As far as apologetic gestures go, this one doesn’t sound terribly persuasive.
In light of the ‘Adpocalypse‘, whereby a fleet of marketers pulled their ads from YouTube after discovering that they had run against extremist videos perpetrating violence and hate speech, YouTube reportedly offered nominal refunds to advertisers that, in some cases, amounted to less than $3.00, reports The Financial Times. Three companies were offered refunds by YouTube — though one advertiser refused the offer outright, as it amounted to just a couple of dollars.

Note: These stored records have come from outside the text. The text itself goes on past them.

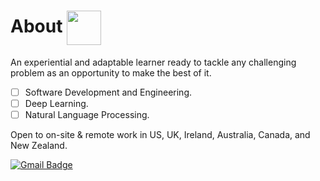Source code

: # About <img align="center" src="https://user-images.githubusercontent.com/50717968/152670053-2981f442-b7f8-4e5e-85ac-8dbee19b5473.png" height="55"/>
An experiential and adaptable learner ready to tackle any challenging problem as an opportunity to make the best of it.

- [ ] Software Development and Engineering.
- [ ] Deep Learning.
- [ ] Natural Language Processing.

<link href="https://languages.abranhe.com/logos.css" rel="stylesheet">

Open to on-site & remote work in US, UK, Ireland, Australia, Canada, and New Zealand.

<div id="badges">
  <a href="mailto:kshatriya.prithvi.raj.27@gmail.com?">
    <img src="https://img.shields.io/badge/gmail-%23DD0031.svg?&style=for-the-badge&logo=gmail&logoColor=white" alt="Gmail Badge"/>
  </a>
<!--   <a href="https://www.linkedin.com/in/prithvi-raj-k-3431a8162/">
    <img src="https://img.shields.io/badge/LinkedIn-blue?style=for-the-badge&logo=linkedin&logoColor=white" alt="LinkedIn Badge"/>
  </a> -->
</div>
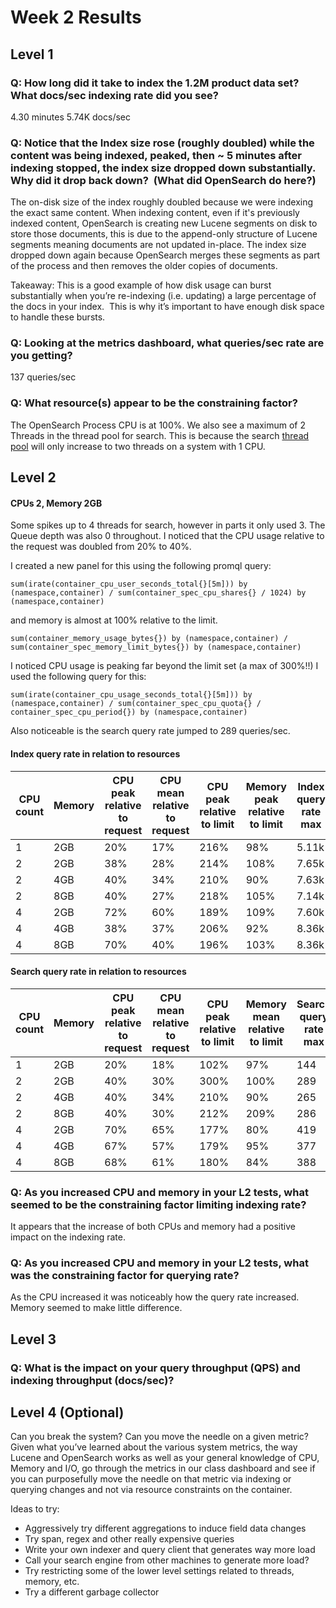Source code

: # Week 2 Results

## Level 1

### Q: How long did it take to index the 1.2M product data set?  What docs/sec indexing rate did you see?

4.30 minutes
5.74K docs/sec

### Q: Notice that the Index size rose (roughly doubled) while the content was being indexed, peaked, then ~ 5 minutes after indexing stopped, the index size dropped down substantially.  Why did it drop back down?  (What did OpenSearch do here?)

The on-disk size of the index roughly doubled because we were indexing the exact same content. When indexing content, even if it's previously indexed content, OpenSearch is creating new Lucene segments on disk to store those documents, this is due to the append-only structure of Lucene segments meaning documents are not updated in-place. The index size dropped down again because OpenSearch merges these segments as part of the process and then removes the older copies of documents.

Takeaway: This is a good example of how disk usage can burst substantially when you’re re-indexing (i.e. updating) a large percentage of the docs in your index.  This is why it’s important to have enough disk space to handle these bursts.

### Q: Looking at the metrics dashboard, what queries/sec rate are you getting?

137 queries/sec

### Q: What resource(s) appear to be the constraining factor?

The OpenSearch Process CPU is at 100%. We also see a maximum of 2 Threads in the thread pool for search. This is because the search [thread pool](https://www.elastic.co/guide/en/elasticsearch/reference/7.10/modules-threadpool.html) will only increase to two threads on a system with 1 CPU. 

## Level 2

#### CPUs 2, Memory 2GB

Some spikes up to 4 threads for search, however in parts it only used 3. The Queue depth was also 0 throughout. I noticed that the CPU usage relative to the request was doubled from 20% to 40%.

I created a new panel for this using the following promql query:

`sum(irate(container_cpu_user_seconds_total{}[5m])) by (namespace,container) / sum(container_spec_cpu_shares{} / 1024) by (namespace,container)`

and memory is almost at 100% relative to the limit.

`sum(container_memory_usage_bytes{}) by (namespace,container) / sum(container_spec_memory_limit_bytes{}) by (namespace,container)`

I noticed CPU usage is peaking far beyond the limit set (a max of 300%!!) I used the following query for this:

`sum(irate(container_cpu_usage_seconds_total{}[5m])) by (namespace,container) / sum(container_spec_cpu_quota{} / container_spec_cpu_period{}) by (namespace,container)`

Also noticeable is the search query rate jumped to 289 queries/sec.


#### Index query rate in relation to resources


| CPU count | Memory | CPU peak relative to request  |  CPU mean relative to request  | CPU peak relative to limit  | Memory peak relative to limit  |  Index query rate max  | Thread pool | Queue depth | GC |
| --------- | ------ | ----------------------------- |  ----------------------------- | --------------------------- | ------------------------------ |  --------------------- | ----------- | ----------- | -- |
| 1         | 2GB    | 20%                           |  17%                           | 216%                        | 98%                            |  5.11k                 | 1           | 14          | 3  |
| 2         | 2GB    | 38%                           |  28%                           | 214%                        | 108%                           |  7.65k                 | 2           | 10          | 1  |
| 2         | 4GB    | 40%                           |  34%                           | 210%                        | 90%                            |  7.63k                 | 2           | 10          | 1  |
| 2         | 8GB    | 40%                           |  27%                           | 218%                        | 105%                           |  7.14k                 | 2           | 13          | 3  |
| 4         | 2GB    | 72%                           |  60%                           | 189%                        | 109%                           |  7.60k                 | 5           | 2           | 1  |
| 4         | 4GB    | 38%                           |  37%                           | 206%                        | 92%                            |  8.36k                 | 4           | 8           | 1  |
| 4         | 8GB    | 70%                           |  40%                           | 196%                        | 103%                           |  8.36k                 | 5           | 11          | 1  |

#### Search query rate in relation to resources

| CPU count | Memory | CPU peak relative to request  |  CPU mean relative to request  | CPU peak relative to limit  | Memory mean relative to limit  | Search query rate max | Thread pool | Queue depth | GC |
| --------- | ------ | ----------------------------- |  ----------------------------- | --------------------------- | ------------------------------ | --------------------- | ----------- | ----------- | -- |
| 1         | 2GB    | 20%                           |  18%                           | 102%                        | 97%                            | 144                   | 2           | 2           | 2  |
| 2         | 2GB    | 40%                           |  30%                           | 300%                        | 100%                           | 289                   | 3-4         | 0           | 2  |
| 2         | 4GB    | 40%                           |  34%                           | 210%                        | 90%                            | 265                   | 3-4         | 0           | 1  |
| 2         | 8GB    | 40%                           |  30%                           | 212%                        | 209%                           | 286                   | 3-4         | 0           | 2  |
| 4         | 2GB    | 70%                           |  65%                           | 177%                        | 80%                            | 419                   | 3-4         | 0           | 1  |
| 4         | 4GB    | 67%                           |  57%                           | 179%                        | 95%                            | 377                   | 3-4         | 0           | 0  |
| 4         | 8GB    | 68%                           |  61%                           | 180%                        | 84%                            | 388                   | 3-4         | 0           | 0  |

### Q: As you increased CPU and memory in your L2 tests, what seemed to be the constraining factor limiting indexing rate?

It appears that the increase of both CPUs and memory had a positive impact on the indexing rate.

### Q: As you increased CPU and memory in your L2 tests, what was the constraining factor for querying rate?

As the CPU increased it was noticeably how the query rate increased. Memory seemed to make little difference.

## Level 3

### Q: What is the impact on your query throughput (QPS) and indexing throughput (docs/sec)?

## Level 4 (Optional)

Can you break the system? Can you move the needle on a given metric? Given what you’ve learned about the various system metrics, the way Lucene and OpenSearch works as well as your general knowledge of CPU, Memory and I/O, go through the metrics in our class dashboard and see if you can purposefully move the needle on that metric via indexing or querying changes and not via resource constraints on the container.


Ideas to try:
- Aggressively try different aggregations to induce field data changes
- Try span, regex and other really expensive queries
- Write your own indexer and query client that generates way more load
- Call your search engine from other machines to generate more load?
- Try restricting some of the lower level settings related to threads, memory, etc.
- Try a different garbage collector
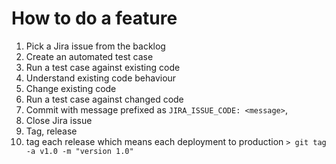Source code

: # How to do a feature
1. Pick a Jira issue from the backlog
1. Create an automated test case
1. Run a test case against existing code
1. Understand existing code behaviour
1. Change existing code
1. Run a test case against changed code
1. Commit with message prefixed as `JIRA_ISSUE_CODE: <message>`, 
1. Close Jira issue
1. Tag, release 
  1. tag each release which means each deployment to production `> git tag -a v1.0 -m "version 1.0"`
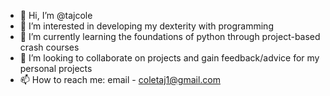 - 👋 Hi, I’m @tajcole
- 👀 I’m interested in developing my dexterity with programming
- 🌱 I’m currently learning the foundations of python through project-based crash courses
- 💞️ I’m looking to collaborate on projects and gain feedback/advice for my personal projects
- 📫 How to reach me: email - coletaj1@gmail.com

<!---
tajcole/tajcole is a ✨ special ✨ repository because its `README.md` (this file) appears on your GitHub profile.
You can click the Preview link to take a look at your changes.
--->
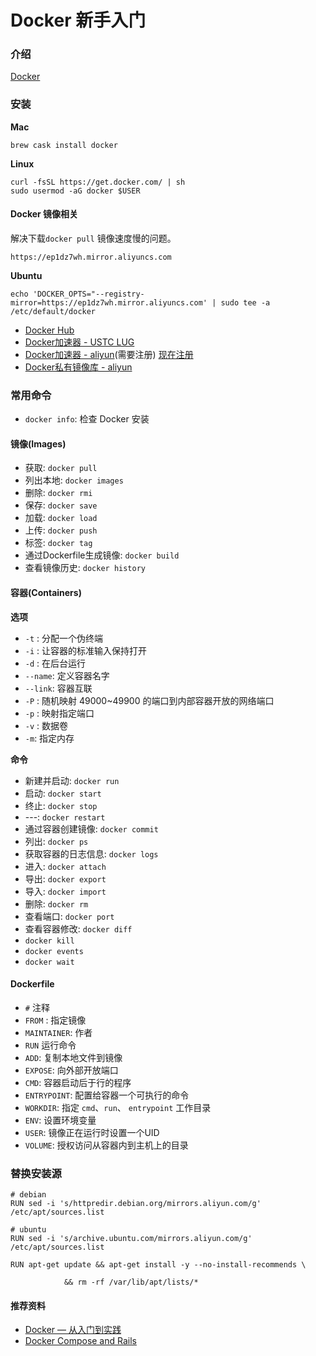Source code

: #  Docker 新手入门

### 介绍

[Docker](https://www.docker.com/)

### 安装

**Mac**

	brew cask install docker
	
**Linux**

	curl -fsSL https://get.docker.com/ | sh
	sudo usermod -aG docker $USER


#### Docker 镜像相关

解决下载`docker pull` 镜像速度慢的问题。

`https://ep1dz7wh.mirror.aliyuncs.com`


**Ubuntu**

	echo 'DOCKER_OPTS="--registry-mirror=https://ep1dz7wh.mirror.aliyuncs.com' | sudo tee -a /etc/default/docker

* [Docker Hub](https://hub.docker.com/)
* [Docker加速器 - USTC LUG](https://lug.ustc.edu.cn/wiki/mirrors/help/docker)
* [Docker加速器 - aliyun](dev.aliyun.com)(需要注册) [现在注册](https://cr.console.aliyun.com/)
* [Docker私有镜像库 - aliyun](https://help.aliyun.com/knowledge_detail/40557.html)


### 常用命令

* `docker info`: 检查 Docker 安装

#### 镜像(Images)

* 获取: `docker pull`
* 列出本地: `docker images`
* 删除: `docker rmi`
* 保存: `docker save`
* 加载: `docker load`
* 上传: `docker push`
* 标签: `docker tag`
* 通过Dockerfile生成镜像: `docker build`
* 查看镜像历史: `docker history`

#### 容器(Containers)

**选项**

* `-t` : 分配一个伪终端
* `-i` : 让容器的标准输入保持打开
* `-d` : 在后台运行
* `--name`:  定义容器名字
* `--link`: 容器互联
* `-P` : 随机映射 49000~49900 的端口到内部容器开放的网络端口
* `-p` : 映射指定端口
* `-v` : 数据卷
* `-m`: 指定内存

**命令**

* 新建并启动: `docker run`
* 启动: `docker start`
* 终止: `docker stop`
* ---: `docker restart`
* 通过容器创建镜像: `docker commit`
* 列出: `docker ps`
* 获取容器的日志信息: `docker logs`
* 进入: `docker attach`
* 导出: `docker export`
* 导入: `docker import`
* 删除: `docker rm`
* 查看端口: `docker port`
* 查看容器修改: `docker diff`
* `docker kill`
* `docker events`
* `docker wait`


#### Dockerfile

* `#` 注释
* `FROM` : 指定镜像
* `MAINTAINER`: 作者
* `RUN` 运行命令
* `ADD`: 复制本地文件到镜像
* `EXPOSE`: 向外部开放端口
* `CMD`: 容器启动后于行的程序
* `ENTRYPOINT`: 配置给容器一个可执行的命令
* `WORKDIR`: 指定 `cmd`、`run`、 `entrypoint` 工作目录
* `ENV`: 设置环境变量
* `USER`: 镜像正在运行时设置一个UID
* `VOLUME`: 授权访问从容器内到主机上的目录



### 替换安装源

	# debian
	RUN sed -i 's/httpredir.debian.org/mirrors.aliyun.com/g' /etc/apt/sources.list
	
	# ubuntu
	RUN sed -i 's/archive.ubuntu.com/mirrors.aliyun.com/g' /etc/apt/sources.list
	
	RUN apt-get update && apt-get install -y --no-install-recommends \
	
				&& rm -rf /var/lib/apt/lists/*
	
	



#### 推荐资料

* [Docker — 从入门到实践](https://www.gitbook.com/book/yeasy/docker_practice/details)
* [Docker Compose and Rails](https://docs.docker.com/compose/rails/)
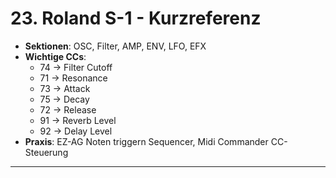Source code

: # 23. Roland S-1 - Kurzreferenz

- **Sektionen**: OSC, Filter, AMP, ENV, LFO, EFX
- **Wichtige CCs**:
  - 74 -> Filter Cutoff
  - 71 -> Resonance
  - 73 -> Attack
  - 75 -> Decay
  - 72 -> Release
  - 91 -> Reverb Level
  - 92 -> Delay Level
- **Praxis**: EZ-AG Noten triggern Sequencer, Midi Commander CC-Steuerung

---
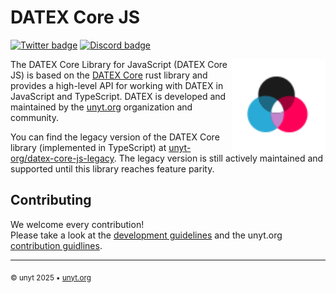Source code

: # DATEX Core JS

[![Twitter badge][]][Twitter link] [![Discord badge][]][Discord link]

<img align="right" src="assets/datex-logo-light.svg" width="150px" alt="The DATEX logo">

The DATEX Core Library for JavaScript (DATEX Core JS) is based on the
[DATEX Core](https://github.com/unyt-org/datex-core) rust library and provides a
high-level API for working with DATEX in JavaScript and TypeScript. DATEX is
developed and maintained by the [unyt.org](https://unyt.org) organization and
community.

You can find the legacy version of the DATEX Core library (implemented in
TypeScript) at
[unyt-org/datex-core-js-legacy](https://github.com/unyt-org/datex-core-js-legacy).
The legacy version is still actively maintained and supported until this library
reaches feature parity.

## Contributing

We welcome every contribution!<br> Please take a look at the
[development guidelines](./DEVELOP.md) and the unyt.org
[contribution guidlines](https://github.com/unyt-org/.github/blob/main/CONTRIBUTING.md).

[Twitter badge]: https://img.shields.io/twitter/follow/unytorg.svg?style=social&label=Follow
[Twitter link]: https://twitter.com/intent/follow?screen_name=unytorg
[Discord badge]: https://img.shields.io/discord/928247036770390016?logo=discord&style=social
[Discord link]: https://unyt.org/discord

---

<sub>&copy; unyt 2025 • [unyt.org](https://unyt.org)</sub>
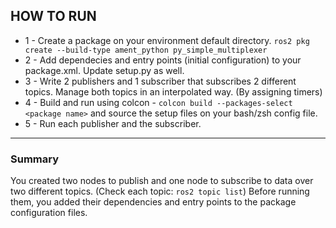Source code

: ## HOW TO RUN

* 1 - Create a package on your environment default directory. `ros2 pkg create --build-type ament_python py_simple_multiplexer`
* 2 - Add dependecies and entry points (initial configuration) to your package.xml. Update setup.py as well.
* 3 - Write 2 publishers and 1 subscriber that subscribes 2 different topics. Manage both topics in an interpolated way. (By assigning timers)
* 4 - Build and run using colcon - `colcon build --packages-select <package name>` and source the setup files on your bash/zsh config file.
* 5 - Run each publisher and the subscriber.

---

### Summary

You created two nodes to publish and one node to subscribe to data over two different topics. (Check each topic: `ros2 topic list`)
Before running them, you added their dependencies and entry points to the package configuration files.
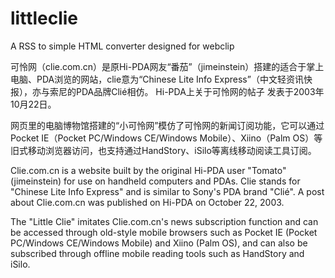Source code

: # littleclie
A RSS to simple HTML converter designed for webclip

可怜网（clie.com.cn）是原Hi-PDA网友“番茄”（jimeinstein）搭建的适合于掌上电脑、PDA浏览的网站，clie意为“Chinese Lite Info Express”（中文轻资讯快报），亦与索尼的PDA品牌Clié相仿。 Hi-PDA上关于可怜网的帖子 发表于2003年10月22日。

网页里的电脑博物馆搭建的“小可怜网”模仿了可怜网的新闻订阅功能，它可以通过Pocket IE（Pocket PC/Windows CE/Windows Mobile）、Xiino（Palm OS）等旧式移动浏览器访问，也支持通过HandStory、iSilo等离线移动阅读工具订阅。

Clie.com.cn is a website built by the original Hi-PDA user "Tomato" (jimeinstein) for use on handheld computers and PDAs. Clie stands for "Chinese Lite Info Express" and is similar to Sony's PDA brand "Clié". A post about Clie.com.cn was published on Hi-PDA on October 22, 2003.

The "Little Clie" imitates Clie.com.cn's news subscription function and can be accessed through old-style mobile browsers such as Pocket IE (Pocket PC/Windows CE/Windows Mobile) and Xiino (Palm OS), and can also be subscribed through offline mobile reading tools such as HandStory and iSilo.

“When someone violates our ads policy repeatedly, we terminate the account, credit our advertisers and do not pay the content creator or publisher,” a Google spokesperson told the Times. The small refund figures would seem to echo Google business chief Philipp Schindler
’s claims earlier this year that ads running on extremist videos was a negligible occurrence, and that ads appearing in this way represented just 1/1000th of marketers’ total impressions.“The optics of giving these refunds are not great, but my guess is that Google had a technical responsibility to offer them,” Rob Norman, chief digital officer for ad agency Group M, told the Times.
Last month, YouTube announced new measures to clamp down on extremist material on its platform, including training its Content ID system to better identify terrorist videos and installing warnings on videos that contain dicey rhetoric.